**EXERCISE GOAL:** Please reproduce every one of the records below word for word, leaving the pictures out of your answer.

**DATA EXCERPTS:**
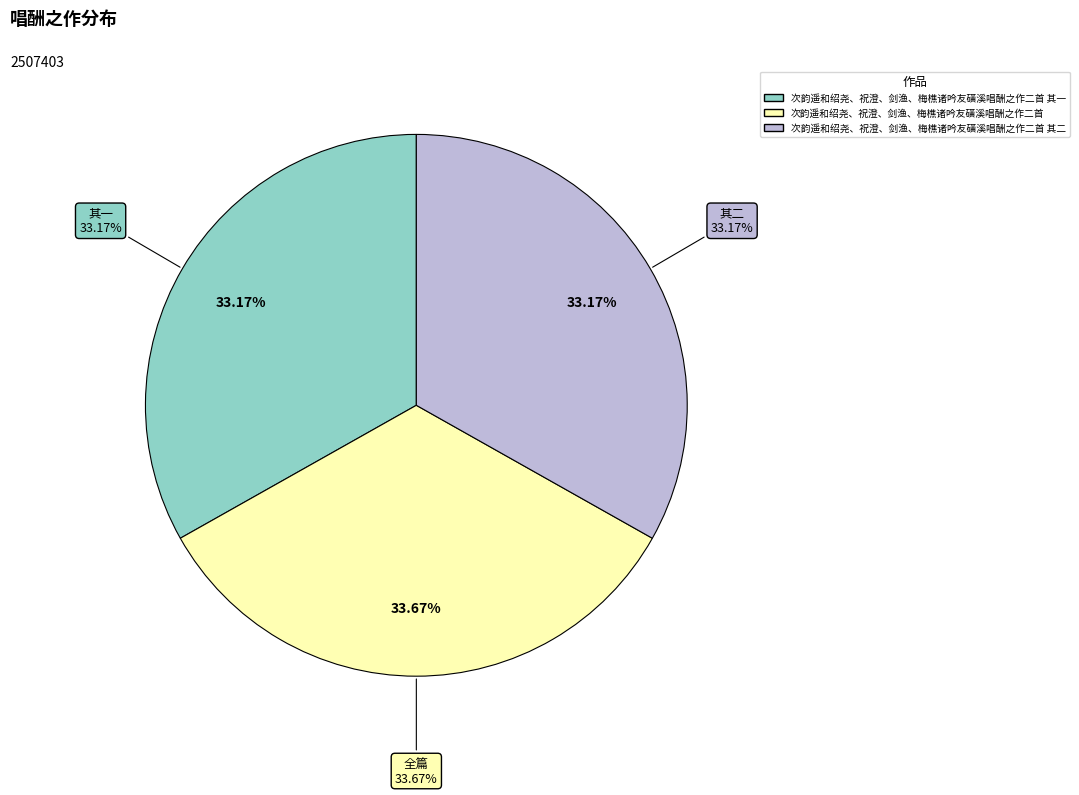

Which slice is the smallest?

次韵遥和绍尧、祝澄、剑渔、梅樵诸吟友磺溪唱酬之作二首 其一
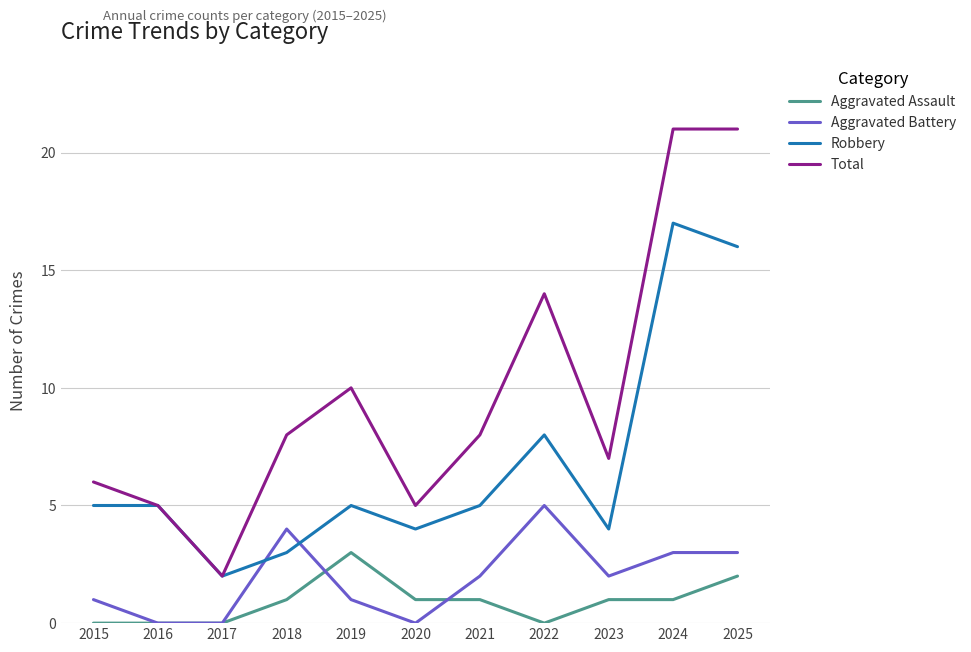

What is the spread (max minus min) of values at 2021?

7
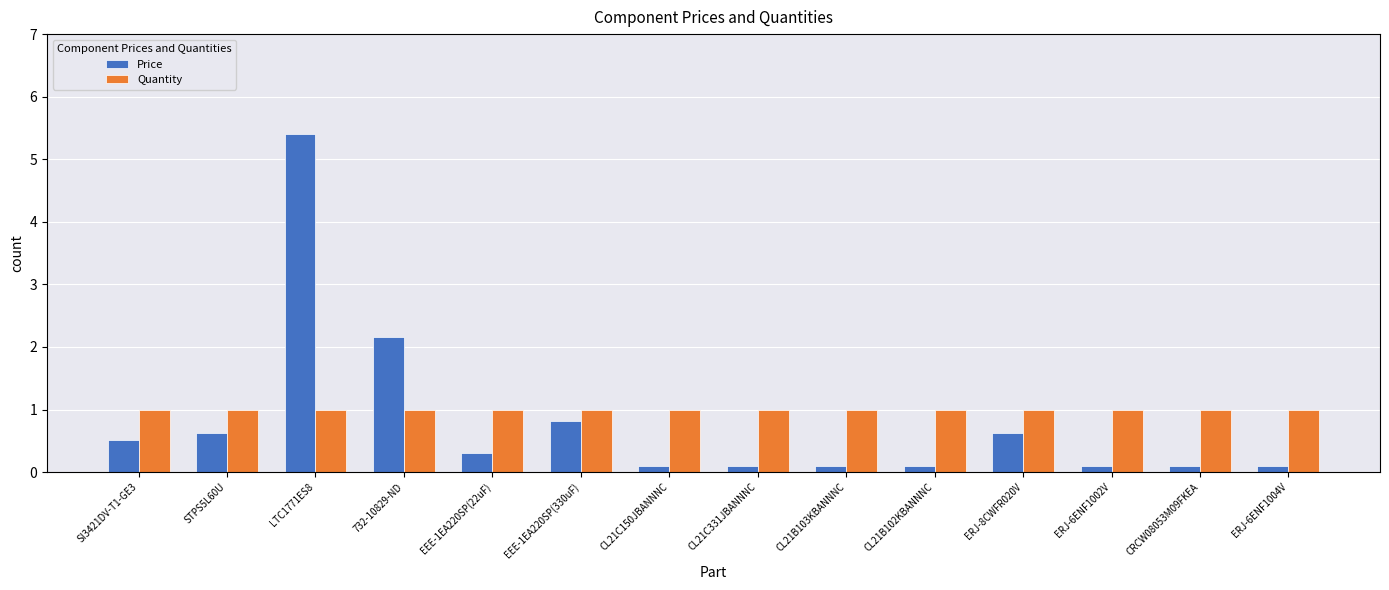

Reading left to right, transcribe all the data shown in this chart.

Price: SI3421DV-T1-GE3=0.5	STPS5L60U=0.6	LTC1771ES8=5.4	732-10829-ND=2.2	EEE-1EA220SP(22uF)=0.3	EEE-1EA220SP(330uF)=0.8	CL21C150JBANNNC=0.1	CL21C331JBANNNC=0.1	CL21B103KBANNNC=0.1	CL21B102KBANNNC=0.1	ERJ-8CWFR020V=0.6	ERJ-6ENF1002V=0.1	CRCW08053M09FKEA=0.1	ERJ-6ENF1004V=0.1
Quantity: SI3421DV-T1-GE3=1.0	STPS5L60U=1.0	LTC1771ES8=1.0	732-10829-ND=1.0	EEE-1EA220SP(22uF)=1.0	EEE-1EA220SP(330uF)=1.0	CL21C150JBANNNC=1.0	CL21C331JBANNNC=1.0	CL21B103KBANNNC=1.0	CL21B102KBANNNC=1.0	ERJ-8CWFR020V=1.0	ERJ-6ENF1002V=1.0	CRCW08053M09FKEA=1.0	ERJ-6ENF1004V=1.0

**COMPLETED TASK:**
Which slice is the smallest?

次韵遥和绍尧、祝澄、剑渔、梅樵诸吟友磺溪唱酬之作二首 其一

What is the spread (max minus min) of values at 2021?

7

Reading left to right, transcribe all the data shown in this chart.

Price: SI3421DV-T1-GE3=0.5	STPS5L60U=0.6	LTC1771ES8=5.4	732-10829-ND=2.2	EEE-1EA220SP(22uF)=0.3	EEE-1EA220SP(330uF)=0.8	CL21C150JBANNNC=0.1	CL21C331JBANNNC=0.1	CL21B103KBANNNC=0.1	CL21B102KBANNNC=0.1	ERJ-8CWFR020V=0.6	ERJ-6ENF1002V=0.1	CRCW08053M09FKEA=0.1	ERJ-6ENF1004V=0.1
Quantity: SI3421DV-T1-GE3=1.0	STPS5L60U=1.0	LTC1771ES8=1.0	732-10829-ND=1.0	EEE-1EA220SP(22uF)=1.0	EEE-1EA220SP(330uF)=1.0	CL21C150JBANNNC=1.0	CL21C331JBANNNC=1.0	CL21B103KBANNNC=1.0	CL21B102KBANNNC=1.0	ERJ-8CWFR020V=1.0	ERJ-6ENF1002V=1.0	CRCW08053M09FKEA=1.0	ERJ-6ENF1004V=1.0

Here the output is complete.